Si l’affaire Mofa Sory Douno devait avoir une suite judiciaire, il faudra se garder de reproduire le précédent lié à l’affaire Ismaël Nanfo Diaby. Lorsque cet » imam » controversé a été appréhendé à son domicile pendant qu’il dirigeait une prière en maninka, beaucoup de juristes s’étaient posés la question de savoir ce qui pouvait lui être reproché pénalement et si les faits à lui reprochés étaient fondés.
Devant le Tribunal de Première Instance de Kankan qui était territorialement competent, il avait été poursuivi pour » troubles à l’ordre public ». En dépit du fait que de nombreux juristes avaient trouvé, à juste raison d’ailleurs, que cette qualification était un peu tirée par les cheveux et que les poursuites engagées contre Ismaël Nanfo Diaby n’avaient d’autre but que de contenter une opinion publique qui lui en voulait à mort.
En dépit de l’inexistence de base légale relative aux poursuites et surtout de la vacuité du dossier, le juge l’a condamné, le 26 mai 202, à un an de prison dont 6 mois avec sursis et 500.000 de francs guinéens pour troubles à l’ordre public.
Il faut rappeler qu’il lui était reproché également d’avoir enfreint à une interdiction qui lui avait faite par le Secrétaire Général aux Affaires religieuses de diriger publiquement des prières.
Après quatre mois de détention, il a recouvré sa liberté à la suite d’un arrêt de la Cour d’appel de Kankan en date du 12 octobre 2021 qui a déclaré que le délit de troubles à l’ordre public n’était pas fondé. Il a tout au plus été condamné au paiement de 50.000 de francs guinéens d’amende pour violation d’un acte réglementaire.

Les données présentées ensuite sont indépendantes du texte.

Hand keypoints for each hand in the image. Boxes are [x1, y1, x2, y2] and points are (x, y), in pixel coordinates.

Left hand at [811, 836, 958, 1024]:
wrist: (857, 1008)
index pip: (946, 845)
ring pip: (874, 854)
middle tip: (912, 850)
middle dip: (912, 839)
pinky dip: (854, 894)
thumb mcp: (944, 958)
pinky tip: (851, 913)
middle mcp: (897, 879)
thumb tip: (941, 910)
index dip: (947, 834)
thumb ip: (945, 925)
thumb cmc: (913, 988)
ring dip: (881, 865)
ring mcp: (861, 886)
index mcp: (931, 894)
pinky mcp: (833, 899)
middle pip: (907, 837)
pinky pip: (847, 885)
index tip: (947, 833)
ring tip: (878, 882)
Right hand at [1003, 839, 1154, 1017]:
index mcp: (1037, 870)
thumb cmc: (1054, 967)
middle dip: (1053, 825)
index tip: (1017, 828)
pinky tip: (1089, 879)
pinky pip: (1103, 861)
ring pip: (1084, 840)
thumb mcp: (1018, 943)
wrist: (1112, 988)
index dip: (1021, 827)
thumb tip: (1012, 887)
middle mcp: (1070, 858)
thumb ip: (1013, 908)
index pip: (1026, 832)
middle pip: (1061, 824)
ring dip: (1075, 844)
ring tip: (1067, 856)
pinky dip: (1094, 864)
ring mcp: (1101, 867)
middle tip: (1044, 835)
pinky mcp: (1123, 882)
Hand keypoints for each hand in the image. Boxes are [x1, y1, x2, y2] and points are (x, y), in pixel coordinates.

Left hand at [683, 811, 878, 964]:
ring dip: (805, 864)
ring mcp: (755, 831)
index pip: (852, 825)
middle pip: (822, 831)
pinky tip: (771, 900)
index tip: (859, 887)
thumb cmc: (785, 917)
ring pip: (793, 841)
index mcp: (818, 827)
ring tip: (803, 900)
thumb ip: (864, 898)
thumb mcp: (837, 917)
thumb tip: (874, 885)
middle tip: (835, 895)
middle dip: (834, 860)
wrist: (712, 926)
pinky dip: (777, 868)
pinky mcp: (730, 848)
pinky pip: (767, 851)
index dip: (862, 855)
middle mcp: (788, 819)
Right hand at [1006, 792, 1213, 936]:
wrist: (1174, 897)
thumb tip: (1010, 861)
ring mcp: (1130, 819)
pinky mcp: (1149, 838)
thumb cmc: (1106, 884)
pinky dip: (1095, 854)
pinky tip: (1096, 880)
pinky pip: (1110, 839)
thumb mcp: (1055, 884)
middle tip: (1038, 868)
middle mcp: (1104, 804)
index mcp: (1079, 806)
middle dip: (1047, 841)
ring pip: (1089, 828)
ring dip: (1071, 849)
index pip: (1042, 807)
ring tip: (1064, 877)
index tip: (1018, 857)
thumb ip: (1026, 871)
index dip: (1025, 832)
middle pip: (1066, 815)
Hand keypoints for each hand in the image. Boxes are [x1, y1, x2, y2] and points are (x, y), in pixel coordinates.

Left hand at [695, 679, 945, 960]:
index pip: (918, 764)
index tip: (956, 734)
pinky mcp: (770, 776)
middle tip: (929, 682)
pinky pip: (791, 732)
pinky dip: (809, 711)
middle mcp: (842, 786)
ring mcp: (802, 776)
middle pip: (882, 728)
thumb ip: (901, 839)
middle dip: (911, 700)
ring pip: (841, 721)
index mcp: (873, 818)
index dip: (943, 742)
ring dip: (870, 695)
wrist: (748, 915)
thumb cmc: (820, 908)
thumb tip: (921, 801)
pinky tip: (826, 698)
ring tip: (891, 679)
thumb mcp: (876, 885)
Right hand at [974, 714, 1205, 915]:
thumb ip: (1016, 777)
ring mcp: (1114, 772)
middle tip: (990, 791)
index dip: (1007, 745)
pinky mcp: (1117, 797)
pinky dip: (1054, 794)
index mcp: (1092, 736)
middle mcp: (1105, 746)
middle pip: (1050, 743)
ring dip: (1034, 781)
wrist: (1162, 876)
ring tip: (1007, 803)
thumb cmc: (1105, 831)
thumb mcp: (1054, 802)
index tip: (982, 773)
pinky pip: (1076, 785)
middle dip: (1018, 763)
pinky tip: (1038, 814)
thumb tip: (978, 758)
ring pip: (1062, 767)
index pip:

Relativement Mofa Sory Douno » Sory Dounoh- Le Tueur d’homme « , que peut-on lui reprocher au plan pénal ? Certains invoquent l’article 704 du Code Pénal qui dispose :
» Est puni d’un emprisonnement de 1 à 5 ans et d’une amende de 500.000 à 1.000.000 ou de l’une de ces deux peines seulement, quiconque participe à une transaction commerciale ayant pour objet l’achat ou la vente d’ossements ou d’organes humains ou se livre à des pratiques de sorcellerie, de magie ou charlatanisme susceptibles de troubler public ou de porter atteinte aux personnes ou à la propriété. «
De nombreux pays africains répriment sous un terme générique de « charlatanisme » un certain nombre d’actes ou de pratiques. Les dispositions sont quasiment identiques. La différence dans les lois nationales se situe essentiellement au niveau des sanctions. Dans certains pays, celles-ci sont plus sévères que dans d’autres.
Dans la répression de cette infraction, il existe une difficulté non négligeable en ce qui concerne la preuve de l’existence de l’infraction. Sans compter que le législateur ne définit pas les notions de sorcellerie, de magie et de charlatanisme. Or, en matière pénale, l’absence de définitions ou l’imprécision de celles-ci peut constituer une source d’insécurité judiciaire pour le citoyen.
Mais au-delà de cette question d’ordre général et pour revenir au cas Mofa Sory Douno, il faut se demander en quoi:
– Le fait de prédire un événement heureux ou malheureux- c’est selon- constitue-t-il de la sorcellerie, de la magie ou du charlatanisme ?
– De simples déclarations sont-elles des pratiques de sorcellerie, de magie ou de charlatanisme ?
– Une prédiction relative à la survenance d’un coup d’État est-elle susceptible de troubler l’ordre public ou de porter atteinte aux personnes ou à la propriété ? Peut-être que cette affaire aurait tout simplement un non-événement si des individus zélés, mus par le souci de plaire au chef, n’avaient pas fait une descente musclée au domicile de celui que beaucoup appellent un féticheur.
D’autres invoquent les dispositions de la loi relative à la cybersécurité et à la protection des données à caractère personnel.
Mais quel que soit le texte de loi qui pourrait être invoqué, il ne faut surtout pas oublier certaines règles basiques de droit pénal :
– Il n’y a ni infraction ni peine sans un texte ;
– la loi pénale s’interprète de manière stricte;
– la responsabilité pénale est personnelle.